Each line of the records below that contains "Created" needs to be copied.

(Beginning of SOURCE INFORMATION)

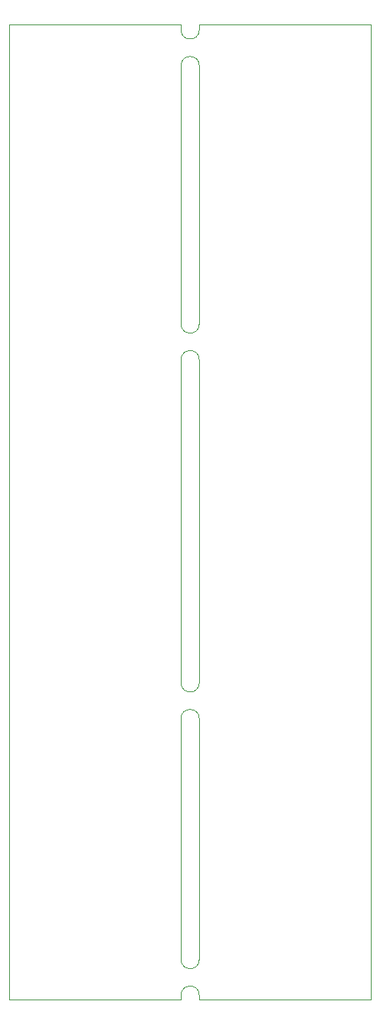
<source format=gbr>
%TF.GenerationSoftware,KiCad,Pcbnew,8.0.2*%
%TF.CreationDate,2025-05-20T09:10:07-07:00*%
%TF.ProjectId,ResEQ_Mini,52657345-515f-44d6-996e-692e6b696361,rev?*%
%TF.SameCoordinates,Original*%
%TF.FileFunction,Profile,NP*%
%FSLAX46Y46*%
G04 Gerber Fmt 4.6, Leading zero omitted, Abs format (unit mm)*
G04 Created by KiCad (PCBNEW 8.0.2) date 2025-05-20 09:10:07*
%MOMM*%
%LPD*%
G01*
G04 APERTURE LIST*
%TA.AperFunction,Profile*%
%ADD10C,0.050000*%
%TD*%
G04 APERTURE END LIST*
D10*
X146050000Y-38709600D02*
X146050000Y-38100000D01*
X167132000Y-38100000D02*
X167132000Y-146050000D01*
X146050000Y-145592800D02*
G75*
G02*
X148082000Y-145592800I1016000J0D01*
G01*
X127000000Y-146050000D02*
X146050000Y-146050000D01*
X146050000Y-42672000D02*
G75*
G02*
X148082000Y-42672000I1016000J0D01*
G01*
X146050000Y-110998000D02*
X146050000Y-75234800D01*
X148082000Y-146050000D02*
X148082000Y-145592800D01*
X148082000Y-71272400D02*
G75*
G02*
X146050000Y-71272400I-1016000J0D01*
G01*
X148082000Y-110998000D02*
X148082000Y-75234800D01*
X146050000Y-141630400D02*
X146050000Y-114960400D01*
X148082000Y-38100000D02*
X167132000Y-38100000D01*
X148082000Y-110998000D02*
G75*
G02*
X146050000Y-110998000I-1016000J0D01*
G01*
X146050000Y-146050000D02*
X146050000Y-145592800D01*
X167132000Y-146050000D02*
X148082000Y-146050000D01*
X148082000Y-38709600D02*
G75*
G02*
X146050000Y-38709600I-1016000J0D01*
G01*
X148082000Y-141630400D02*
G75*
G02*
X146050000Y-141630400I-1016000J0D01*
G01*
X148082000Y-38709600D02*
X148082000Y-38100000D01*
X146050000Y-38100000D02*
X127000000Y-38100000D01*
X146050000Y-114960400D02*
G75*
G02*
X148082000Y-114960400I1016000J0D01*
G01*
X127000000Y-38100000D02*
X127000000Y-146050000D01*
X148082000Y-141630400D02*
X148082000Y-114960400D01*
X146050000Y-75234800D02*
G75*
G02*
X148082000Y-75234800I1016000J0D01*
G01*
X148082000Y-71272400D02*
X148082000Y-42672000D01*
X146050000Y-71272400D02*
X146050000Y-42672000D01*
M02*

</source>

(End of SOURCE INFORMATION)
(Beginning of SOURCE INFORMATION)

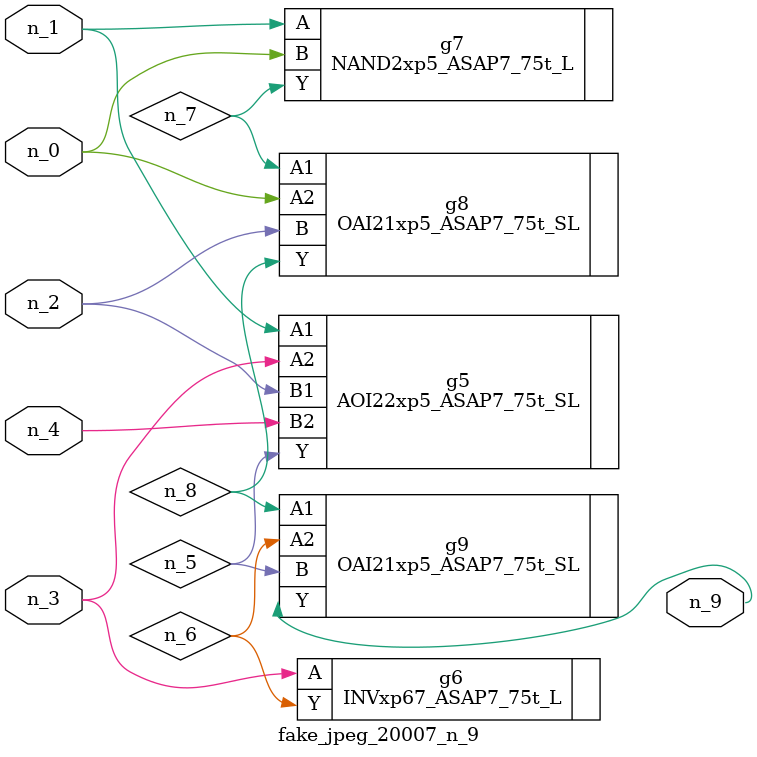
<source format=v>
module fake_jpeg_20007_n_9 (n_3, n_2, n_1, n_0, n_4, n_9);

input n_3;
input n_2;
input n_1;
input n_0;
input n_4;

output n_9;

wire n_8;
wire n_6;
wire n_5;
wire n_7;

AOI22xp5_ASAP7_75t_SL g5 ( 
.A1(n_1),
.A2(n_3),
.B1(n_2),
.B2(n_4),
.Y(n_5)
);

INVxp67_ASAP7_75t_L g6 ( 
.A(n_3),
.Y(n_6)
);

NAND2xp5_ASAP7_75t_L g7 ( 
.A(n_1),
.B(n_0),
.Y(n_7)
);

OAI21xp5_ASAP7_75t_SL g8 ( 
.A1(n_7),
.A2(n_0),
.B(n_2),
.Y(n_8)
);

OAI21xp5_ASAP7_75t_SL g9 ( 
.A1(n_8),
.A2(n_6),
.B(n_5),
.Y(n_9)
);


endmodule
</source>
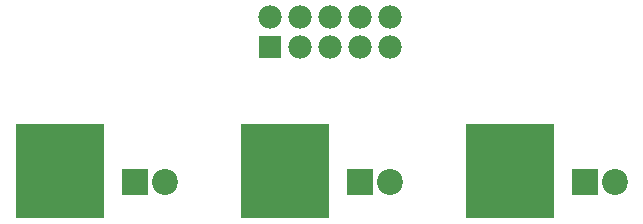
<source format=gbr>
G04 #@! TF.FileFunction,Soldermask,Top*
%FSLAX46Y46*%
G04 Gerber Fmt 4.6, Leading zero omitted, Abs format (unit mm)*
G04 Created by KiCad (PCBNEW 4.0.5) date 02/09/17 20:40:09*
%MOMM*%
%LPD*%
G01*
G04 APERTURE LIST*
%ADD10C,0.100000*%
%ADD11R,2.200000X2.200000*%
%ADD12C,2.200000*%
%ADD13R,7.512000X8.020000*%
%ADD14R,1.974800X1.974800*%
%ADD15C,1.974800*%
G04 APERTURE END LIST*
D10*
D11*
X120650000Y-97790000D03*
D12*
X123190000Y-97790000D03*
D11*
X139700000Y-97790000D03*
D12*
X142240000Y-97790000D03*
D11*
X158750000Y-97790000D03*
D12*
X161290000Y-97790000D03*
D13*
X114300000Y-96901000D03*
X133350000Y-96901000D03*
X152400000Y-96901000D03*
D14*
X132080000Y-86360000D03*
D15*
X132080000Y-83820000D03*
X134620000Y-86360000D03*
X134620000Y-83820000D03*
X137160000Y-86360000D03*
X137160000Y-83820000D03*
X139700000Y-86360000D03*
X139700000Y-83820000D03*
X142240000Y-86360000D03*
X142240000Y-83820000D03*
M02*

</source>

(End of SOURCE INFORMATION)

=== TASK SOLUTION ===
G04 Created by KiCad (PCBNEW 8.0.2) date 2025-05-20 09:10:07*
G04 Created by KiCad (PCBNEW 4.0.5) date 02/09/17 20:40:09*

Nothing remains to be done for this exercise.